Global Differences in Oral Microbiome Composition

The salivary microbiome study underscores the existence of a stable core microbiome across different populations. However, it also highlights significant variability influenced by demographic and lifestyle factors. Notably, geographic location emerges as the most potent factor, pointing to distinct microbial signatures among populations from different regions of the world. This diversity could be attributed to varying diets, environmental exposures, and cultural practices, suggesting that our surroundings and way of life play crucial roles in shaping our oral microbiome.

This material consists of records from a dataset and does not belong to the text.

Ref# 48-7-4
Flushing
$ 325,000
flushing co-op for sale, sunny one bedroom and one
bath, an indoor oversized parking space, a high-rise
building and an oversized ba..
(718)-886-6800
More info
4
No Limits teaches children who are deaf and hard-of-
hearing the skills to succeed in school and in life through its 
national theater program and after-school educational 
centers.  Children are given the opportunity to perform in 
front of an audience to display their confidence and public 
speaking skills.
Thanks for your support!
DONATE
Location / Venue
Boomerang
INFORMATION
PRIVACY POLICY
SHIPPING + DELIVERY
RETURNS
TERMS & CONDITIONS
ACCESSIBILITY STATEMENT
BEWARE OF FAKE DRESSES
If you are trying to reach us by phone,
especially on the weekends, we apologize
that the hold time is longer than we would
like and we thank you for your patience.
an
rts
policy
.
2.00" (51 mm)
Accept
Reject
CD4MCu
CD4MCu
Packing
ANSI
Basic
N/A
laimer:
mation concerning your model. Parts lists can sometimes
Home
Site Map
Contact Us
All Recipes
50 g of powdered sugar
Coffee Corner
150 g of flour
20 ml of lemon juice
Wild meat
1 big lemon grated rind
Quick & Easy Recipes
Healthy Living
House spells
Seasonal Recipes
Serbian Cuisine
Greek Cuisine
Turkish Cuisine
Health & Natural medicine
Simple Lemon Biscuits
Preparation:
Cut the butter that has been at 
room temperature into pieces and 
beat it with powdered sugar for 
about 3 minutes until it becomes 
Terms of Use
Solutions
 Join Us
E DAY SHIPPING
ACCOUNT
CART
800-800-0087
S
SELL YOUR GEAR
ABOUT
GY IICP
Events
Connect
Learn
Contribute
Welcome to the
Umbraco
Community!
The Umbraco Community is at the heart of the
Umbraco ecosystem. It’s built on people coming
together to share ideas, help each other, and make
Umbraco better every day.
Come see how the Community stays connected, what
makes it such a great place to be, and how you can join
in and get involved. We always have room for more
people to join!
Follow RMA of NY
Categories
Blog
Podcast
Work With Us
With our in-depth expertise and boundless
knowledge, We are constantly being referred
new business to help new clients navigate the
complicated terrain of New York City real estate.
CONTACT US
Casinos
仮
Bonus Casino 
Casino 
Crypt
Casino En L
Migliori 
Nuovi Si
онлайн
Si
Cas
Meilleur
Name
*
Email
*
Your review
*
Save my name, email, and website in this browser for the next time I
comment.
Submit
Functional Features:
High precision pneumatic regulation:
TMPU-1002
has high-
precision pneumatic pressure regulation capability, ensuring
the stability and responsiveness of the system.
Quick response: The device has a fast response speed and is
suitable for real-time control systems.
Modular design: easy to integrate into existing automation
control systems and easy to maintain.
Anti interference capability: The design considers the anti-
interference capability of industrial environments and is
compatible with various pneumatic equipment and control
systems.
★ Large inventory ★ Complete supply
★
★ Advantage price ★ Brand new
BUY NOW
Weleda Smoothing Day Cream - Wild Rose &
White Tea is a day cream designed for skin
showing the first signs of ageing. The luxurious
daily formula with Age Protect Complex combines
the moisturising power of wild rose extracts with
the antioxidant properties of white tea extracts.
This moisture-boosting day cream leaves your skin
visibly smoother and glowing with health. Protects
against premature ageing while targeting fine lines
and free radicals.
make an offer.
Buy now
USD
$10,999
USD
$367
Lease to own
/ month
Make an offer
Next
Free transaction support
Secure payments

Implications for Longevity

While the direct link between the oral microbiome and longevity is still a burgeoning field of research, these studies collectively hint at a profound connection. The oral microbiome’s influence on systemic health, including its impact on diseases and conditions associated with aging, positions it as a potential target for interventions aimed at promoting healthspan and lifespan. For instance, certain bacterial taxa within our mouths may have protective effects, while others might contribute to chronic inflammation or disease, thereby influencing our longevity.

The Role of Lifestyle and Environmental Factors

The observed variability in the oral microbiome across different populations underscores the significance of lifestyle and environmental factors in its composition. This variability suggests potential pathways through which the oral microbiome might influence health and longevity, possibly mediated by diet, oral hygiene practices, and exposure to environmental microbes.

Should We Eat More Chinese Food?

While the papers do not explicitly rank countries based on the healthiness of their oral microbiome, the detailed analysis suggests that geographic location—and by extension, the associated lifestyle and dietary habits—plays a crucial role in shaping the salivary microbiome. Therefore, countries where traditional diets are rich in prebiotics, fiber, and natural antioxidants, and where lifestyle factors promote oral health, might have populations with a healthier oral microbiome. These conditions are often found in regions with diets rich in fruits, vegetables, and fermented foods, such as some Asian countries, including China, as highlighted in the study, and possibly other countries with similar dietary habits.


Liu, X., Zou, L., Nie, C. et al. Mendelian randomization analyses reveal causal relationships between the human microbiome and longevity. Sci Rep13, 5127 (2023).

Ruan, X., Luo, J., Zhang, P. et al. The salivary microbiome shows a high prevalence of core bacterial members yet variability across human populations. npj Biofilms Microbiomes8, 85 (2022).